With the following code I can get all data from the noted number of pages at the given URL:
import pandas as pd
F, L = 1, 2 # first and last pages
dico = {}
for page in range(F, L+1):
url = f'https://www.worldathletics.org/records/all-time-toplists/middle-long/one-mile/indoor/men/senior?regionType=world&page={page}&bestResultsOnly=false&oversizedTrack=regular&firstDay=1899-12-31&lastDay=2023-02-17'
sub_df = pd.read_html(url, parse_dates=True)[0]
#sub_df.insert(0, "page_number", page)
sub_df.insert(1, "Year", "AT")
sub_df.insert(2, "Ind_Out", "I")
sub_df.insert(3, "Gender", "M")
sub_df.insert(4, "Event", "MILLA")
sub_df.insert(5, "L_N", "L")
dico[page] = sub_df
out = pd.concat(dico, ignore_index=True)
out.to_csv('WA_AT_I_M_MILLA_L.csv')
But I need to get the athletes' code (field "Competitor").
How could I insert a field with the href of each competitor?

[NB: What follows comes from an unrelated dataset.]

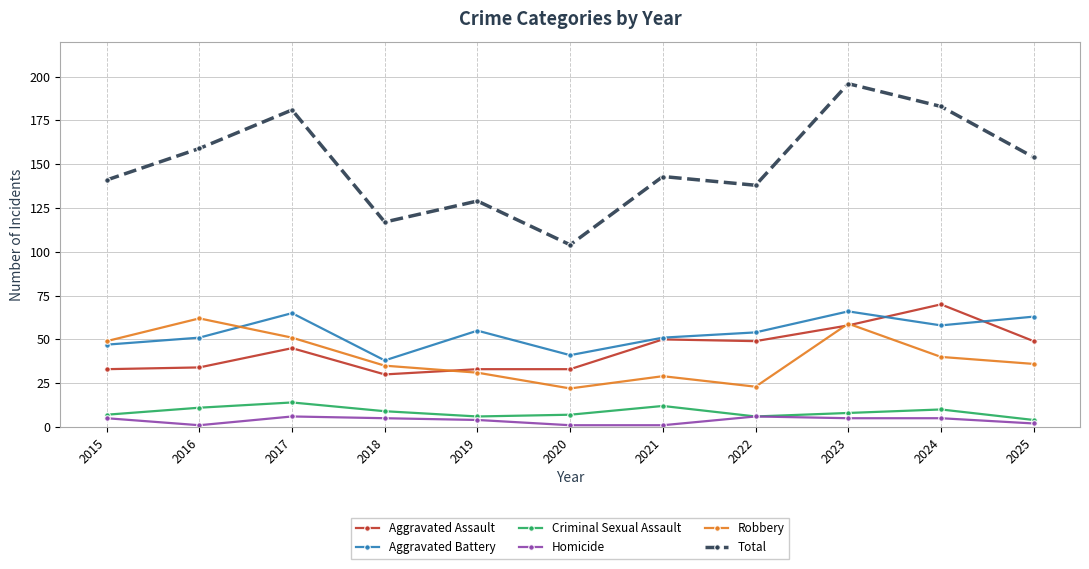

What is the minimum value for Aggravated Battery?

38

I'm not really sure why you're doing everything you're doing in your code, but to get the table on that page with an additional column for the competitor code from the link, I would do this (in this example, just for the first page, but you can obviously extend it):
import requests
import pandas as pd
from bs4 import BeautifulSoup as bs
url = "https://www.worldathletics.org/records/all-time-toplists/middle-long/one-mile/indoor/men/senior?regionType=world&page=1&bestResultsOnly=false&oversizedTrack=regular&firstDay=1899-12-31&lastDay=2023-02-17"
req = requests.get(url)
#this gets you the whole table, as is:
sub_df = pd.read_html(req.text)[0]
#we need this to extract the codes:
soup = bs(req.text,"html.parser")
codes = [comp['href'].split('=')[1] for comp in soup.select('table.records-table td[data-th="Competitor"] a')]
#we then insert the codes as a new column in the df
sub_df.insert(3, 'Code', codes)
You should now have a new column right after Competitor
. You can drop whatever column you don't want, add other columns and so on.